Evaluation is tailored to the clinical setting. Sequences are chosen to differentiate fat, fluid and silicone. Where there is suspicion of malignancy, dynamic contrast enhanced sequences are included.
Indications for imaging include suspected rupture, fluid collections, implant migration or a palpable mass. Implant rupture may be intracapsular or extracapsular. MRI is the most reliable modality for identifying and characterising rupture (sensitivity 95%, specificity 93%). The 'linguine' sign due to the collapsed implant shell has the highest sensitivity. Where there is extracapsular silicone, MRI can document the extent of migration.

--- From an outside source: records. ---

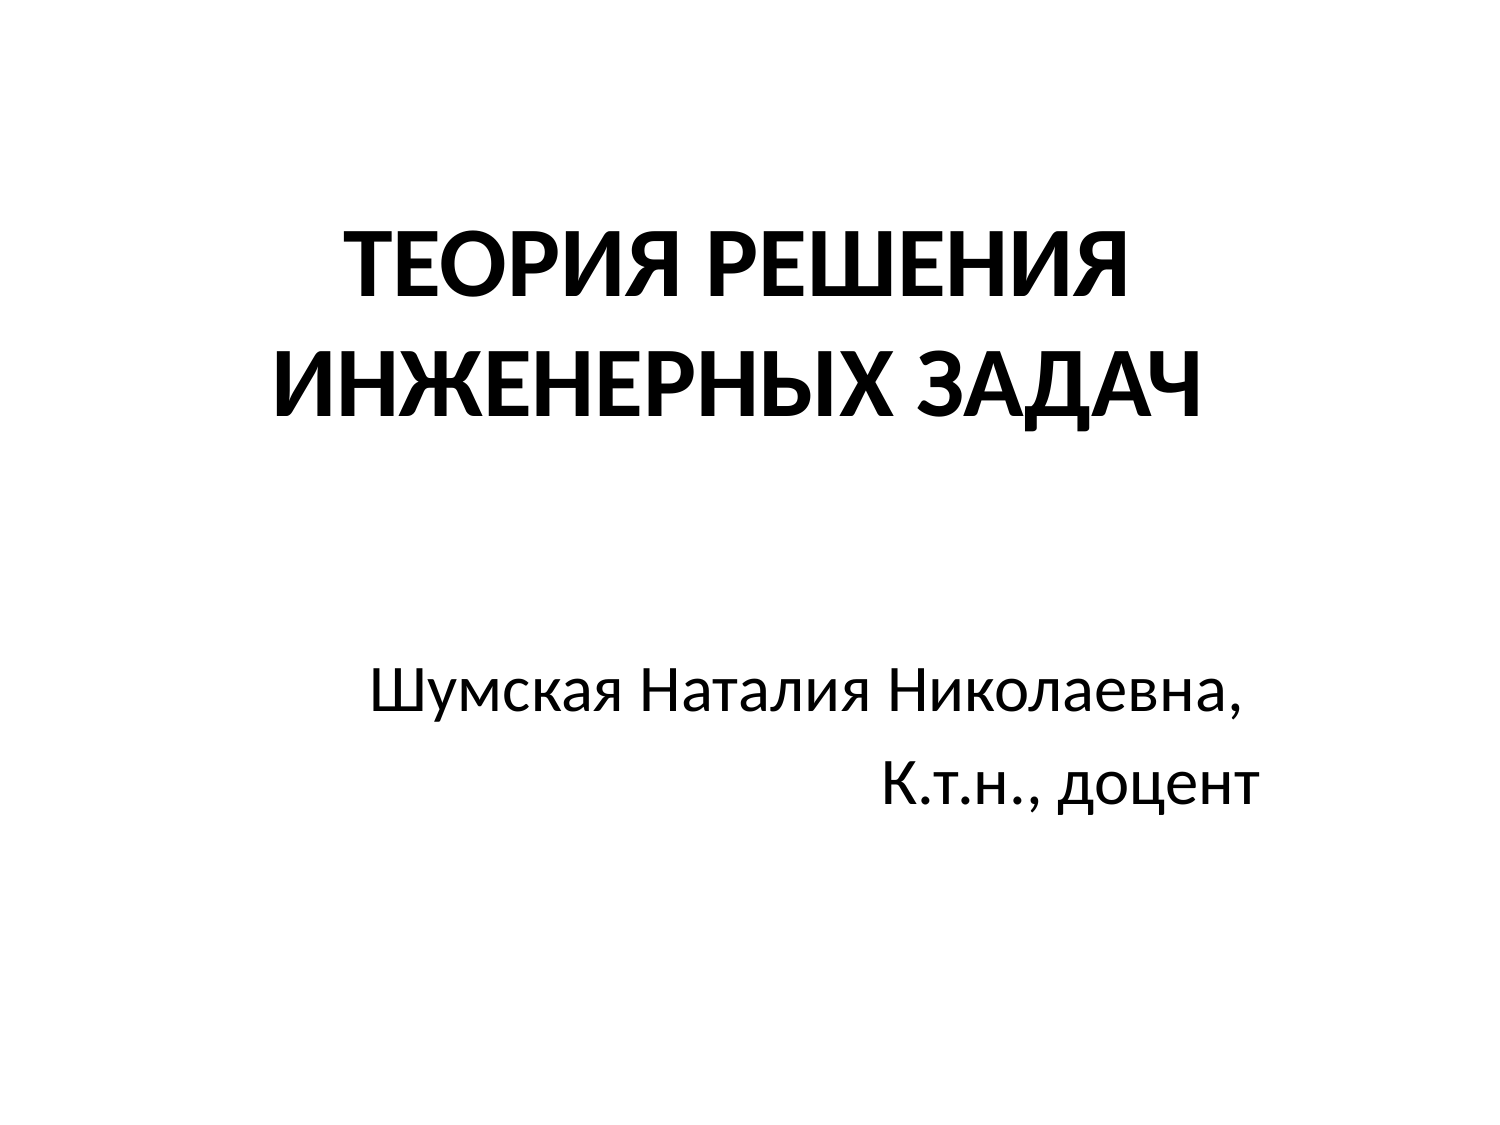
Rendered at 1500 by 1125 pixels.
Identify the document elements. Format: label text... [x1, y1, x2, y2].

subtitle Шумская Наталия Николаевна, К.т.н., доцент [225, 637, 1275, 925]
title ТЕОРИЯ РЕШЕНИЯ ИНЖЕНЕРНЫХ ЗАДАЧ [100, 196, 1376, 438]
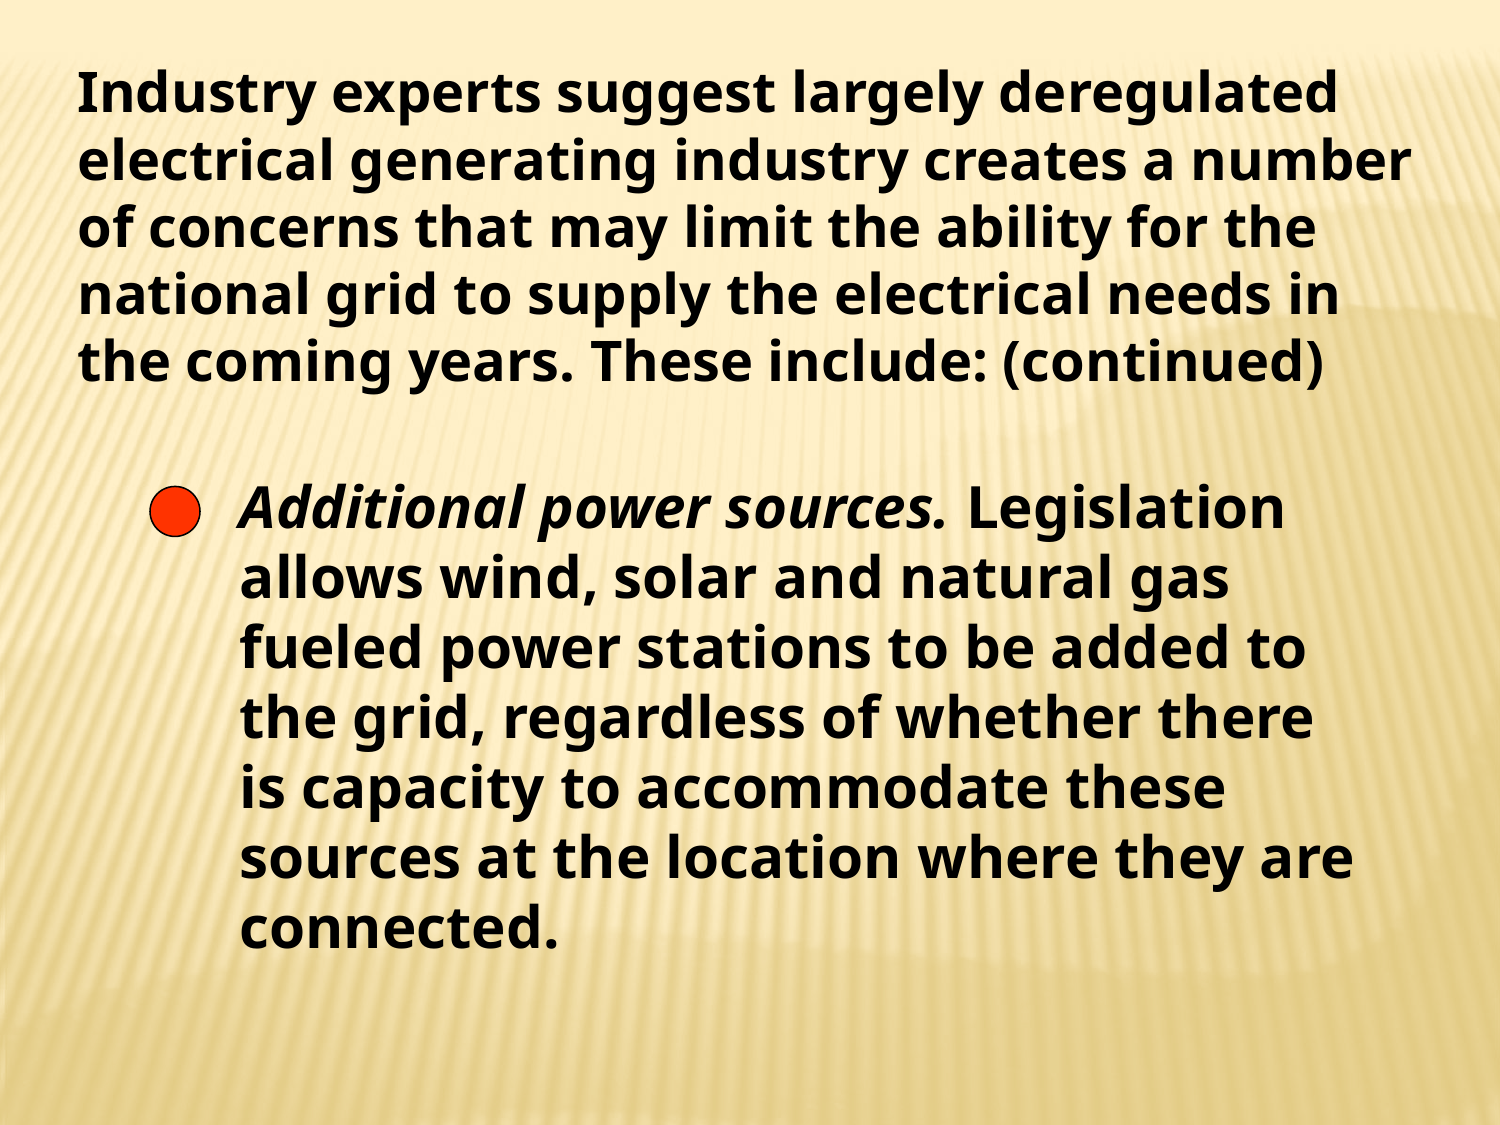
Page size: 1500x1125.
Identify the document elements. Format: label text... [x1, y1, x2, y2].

text_box Additional power sources. Legislation allows wind, solar and natural gas fueled power stations to be added to the grid, regardless of whether there is capacity to accommodate these sources at the location where they are connected. [225, 462, 1388, 968]
text_box Industry experts suggest largely deregulated electrical generating industry creates a number of concerns that may limit the ability for the national grid to supply the electrical needs in the coming years. These include: (continued) [62, 37, 1450, 413]
text_box [150, 486, 201, 537]
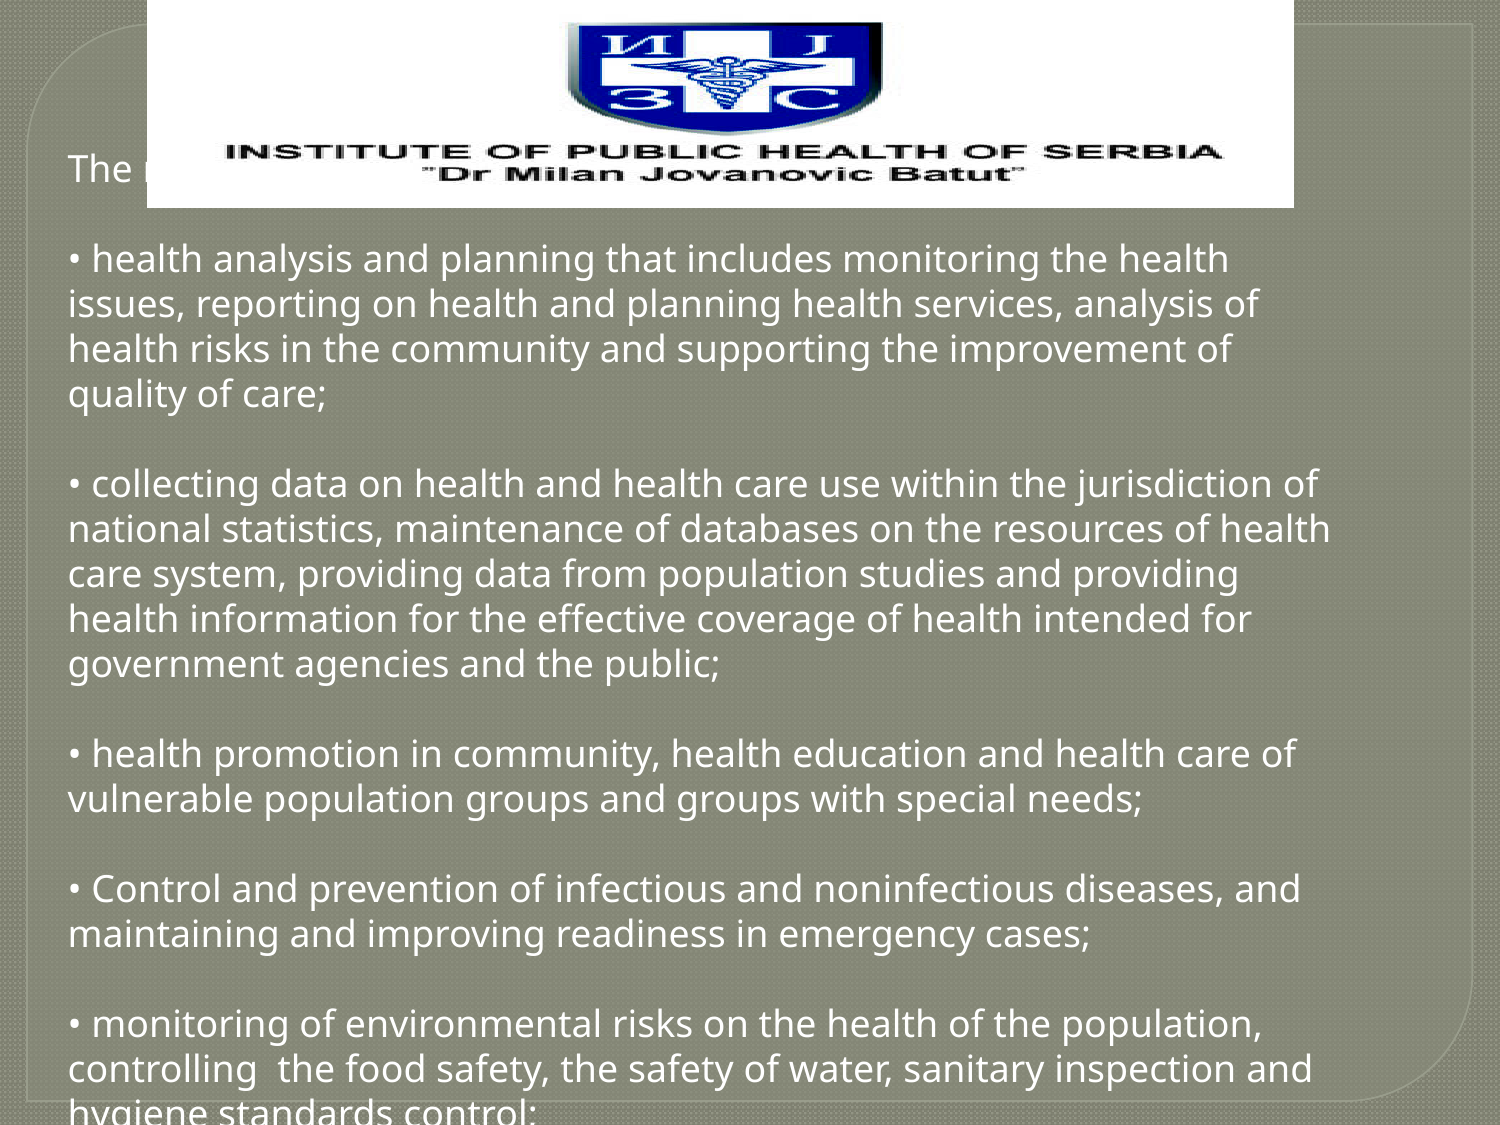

Examples of normal and abnormal implants will be demonstrated.
There is no evidence that implants result in an increased risk of breast cancer nor of any adverse effect on stage at presentation. Similarly there is no evidence that breast reconstruction delays diagnosis of local recurrence. Contrast enhanced MRI may be the most accurate method for detecting recurrence but there have been no studies to evaluate routine MRI surveillance.